There’s no foolproof test for choosing a mark or determining whether a mark is strong or weak. But if your mark is weak or descriptive, be prepared to explain to the USPTO why consumers associate the term with your goods and why you deserve to register it (as explained in the next few paragraphs). Generally, a mark is strong if it’s either so unique or clever that it’s classified as “inherently distinctive”—like “Tetris,” for example, which is immediately distinctive—or if it becomes distinctive through sales and advertising—like Glow Hockey or eTrade.

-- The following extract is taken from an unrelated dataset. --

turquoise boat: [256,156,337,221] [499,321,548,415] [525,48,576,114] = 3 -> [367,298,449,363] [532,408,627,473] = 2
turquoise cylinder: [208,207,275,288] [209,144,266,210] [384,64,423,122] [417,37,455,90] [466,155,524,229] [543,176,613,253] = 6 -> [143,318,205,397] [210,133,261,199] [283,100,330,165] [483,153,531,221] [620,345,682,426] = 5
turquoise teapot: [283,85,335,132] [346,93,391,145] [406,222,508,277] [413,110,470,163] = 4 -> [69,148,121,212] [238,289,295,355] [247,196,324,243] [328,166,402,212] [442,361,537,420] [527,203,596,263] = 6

No trademark protection if… In some situations, the intended trademark can’t be registered, and the owner has no right to stop others from using a similar mark. The most common reasons for this include:
Nonuse (also known as abandonment), which occurs if you stop using a trademark and it appears as if you won’t resume using it,
Using a generic term. This means attempting to use the name of a class of goods. For example, you use the term “Software” as the sole name for your mobile app. In that case, the name won’t be protected because it’s a generic term. (Someone could, however, use generic terms in conjunction with other terms—like Software Lingerie, for example—and not be generic.)

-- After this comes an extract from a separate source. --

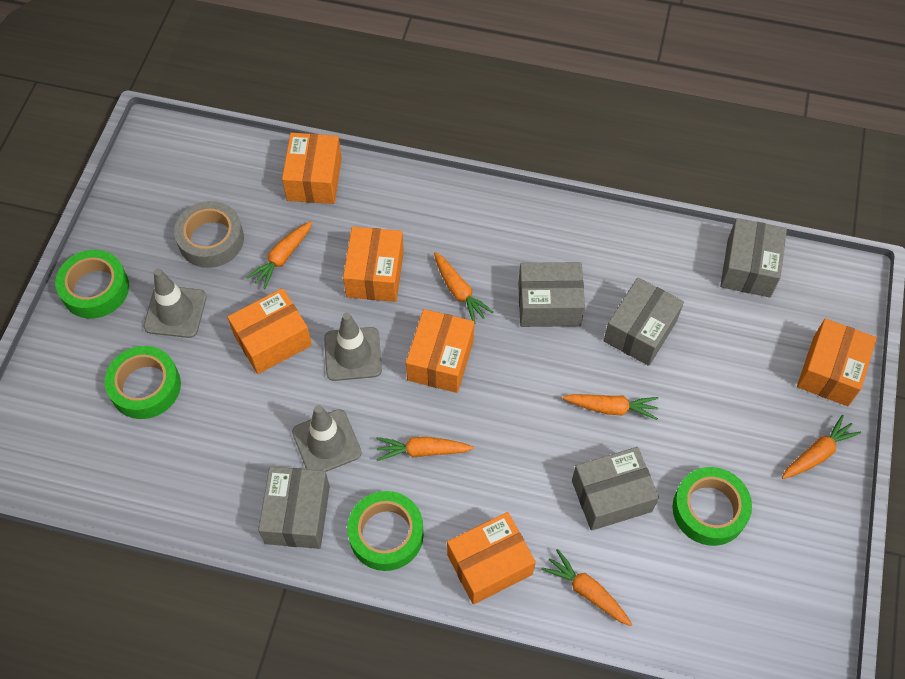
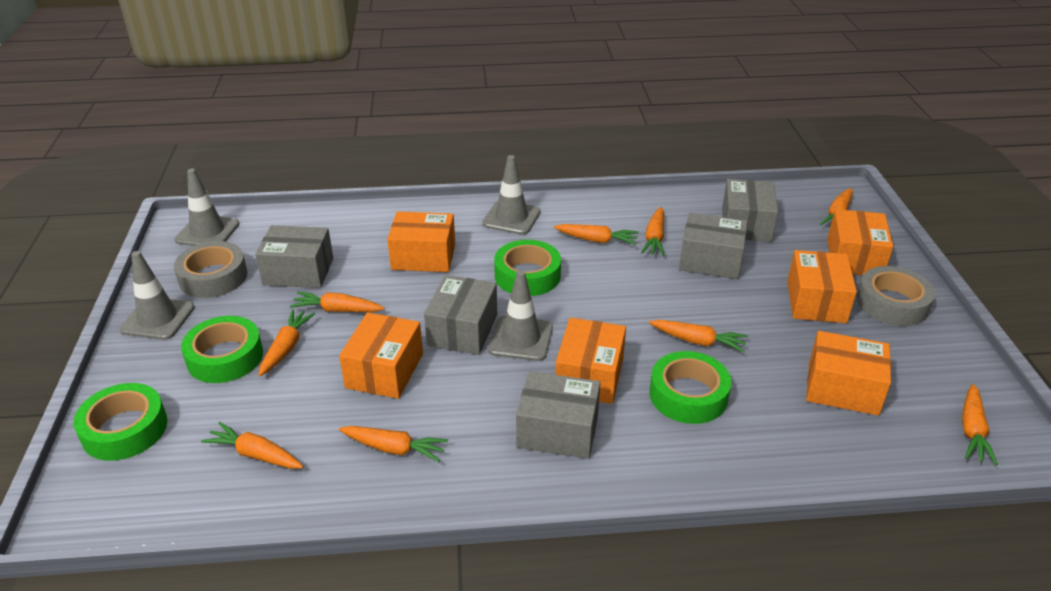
grey tape: [174,201,244,268] = 1 -> [174,241,248,298] [857,266,935,326] = 2
grey traffic cone: [143,268,207,338] [292,405,362,472] [324,313,382,381] = 3 -> [119,251,194,340] [175,169,239,246] [482,155,541,235] [488,270,553,361] = 4
orange carrot: [246,221,312,289] [376,437,474,461] [434,252,494,324] [541,549,632,626] [562,394,659,420] [782,415,861,479] = 6 -> [201,422,303,469] [259,309,316,376] [290,291,385,312] [339,426,448,462] [554,224,639,245] [641,207,664,256] [649,320,748,353] [820,188,853,226] [962,384,998,465] = 9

Symbols indicating a trademark. Typically, the symbols ®, ™, or are used along with trademarks—as in Tetris®. The ® symbol indicates that a trademark has been registered with the USPTO, which you’ll learn more about in a few pages. It’s illegal to use the ® symbol if the trademark in question hasn’t been registered with the USPTO. You’re not legally required to use the ® symbol, but not using it may limit the amount of damages that you can recover if you sue someone for infringing on your trademark. If you haven’t registered the trademark, you can use the ™ symbol instead. Similarly, the symbol is for service marks that haven’t been registered. The ™ and symbols don’t have any legal significance other than indicating that the owner is claiming trademark rights which may or may not hold up in court.
Tip
Be careful about using your surname as a trademark. There are some advantages to using your own name—you have less chance of infringing on someone else’s trademark and you may have an easier time preserving your rights to a domain name. But you may be surprised to learn that it’s often difficult to register trademarks that use a family name, because the USPTO often considers family names to be weak trademarks. That’s because a family name that’s perceived primarily as a person’s name is descriptive (meaning weak), and therefore can’t be registered on the USPTO’s Principal Register unless the trademark owner can demonstrate secondary meaning—like Newman’s Own or Dell, where consumers associate the name with certain products.